Seminar/Group Meeting: Luca Comisso

Events

Past Event

Seminar/Group Meeting: Luca Comisso

May 6, 2022
12:00 PM - 1:00 PM
Event time is displayed in your time zone.

Radiative Turbulence in Magnetically Dominated Plasmas: Particle Acceleration and Cooling

Magnetized turbulence is often invoked to explain the nonthermal emission observed from a wide variety of astrophysical sources. By means of fully-kinetic particle-in-cell simulations that include self-consistently the radiation reaction force, we investigate the acceleration and cooling of particles in turbulent plasmas in the strong cooling regime.

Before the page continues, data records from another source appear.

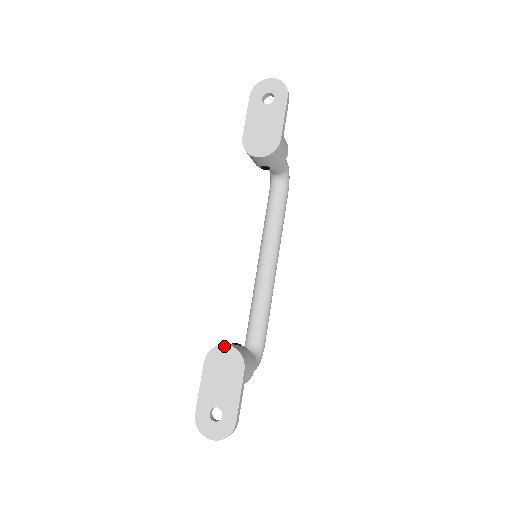
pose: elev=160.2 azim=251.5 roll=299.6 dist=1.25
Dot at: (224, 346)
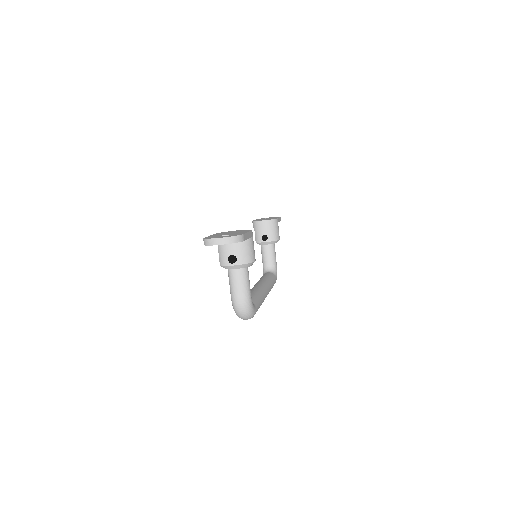
Dot at: occluded
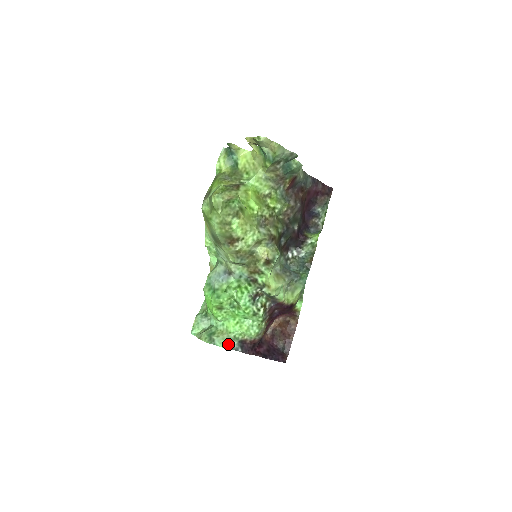
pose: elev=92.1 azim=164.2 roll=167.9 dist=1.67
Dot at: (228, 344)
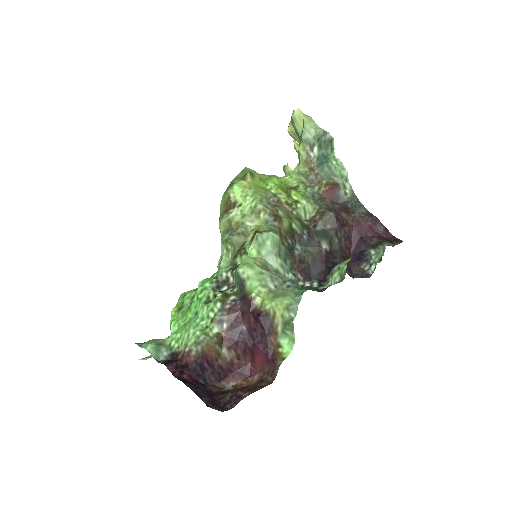
Dot at: (154, 347)
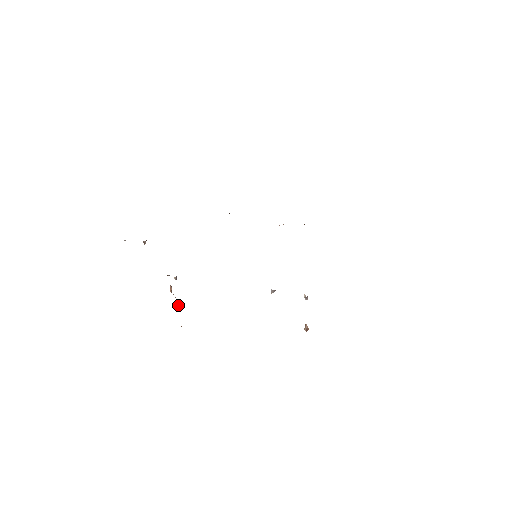
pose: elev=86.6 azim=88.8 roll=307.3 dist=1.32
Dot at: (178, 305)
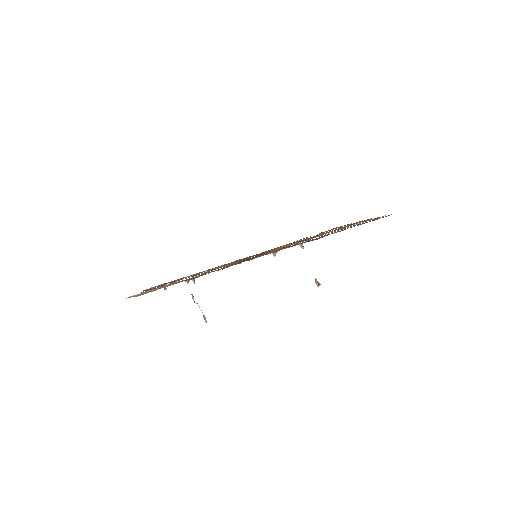
Dot at: (203, 316)
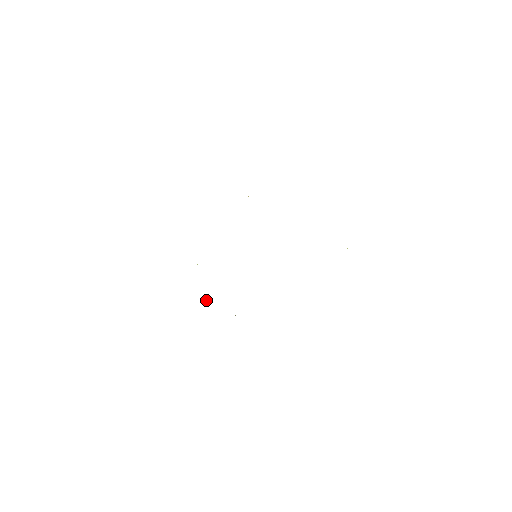
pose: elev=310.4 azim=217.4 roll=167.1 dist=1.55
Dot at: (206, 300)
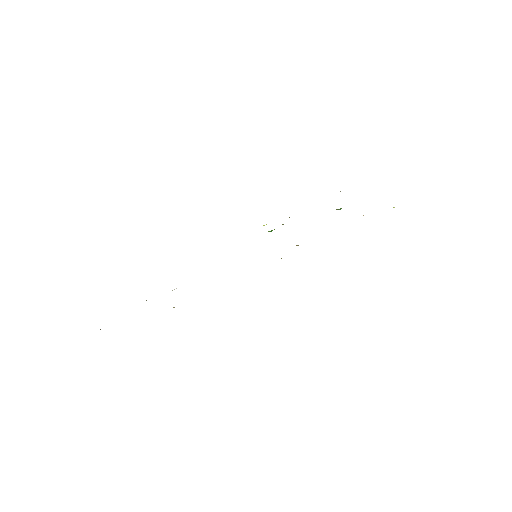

This regime is relevant to a variety of high-energy astrophysical phenomena such as the prompt emission of gamma-ray bursts and the gamma-ray flares from the Crab Nebula. We show that reconnecting current sheets, which develop self-consistently in the turbulent plasma, inject particles with a hard power-law distribution and low pitch angle due to the acceleration powered by magnetic-field-aligned electric fields. Particles cool down by increasing their pitch angle, which affects the cooled particle distribution. Due to the low pitch angle of the accelerated particles, significant synchrotron radiation is emitted above the synchrotron burnoff limit, as is required to explain the gamma-ray emission in Crab flares. Synchrotron radiation from the accelerated particles give rise to a synchrotron energy flux with a power-law range $\nu F_\nu \propto \nu^s$ with $s \sim 1$, up to the peak frequency $\nu_{\rm{peak}}$ consistent to the observed prompt emission of gamma-ray bursts. The presented results have also implications for understanding the generation of nonthermal particles in other high-energy astrophysical sources.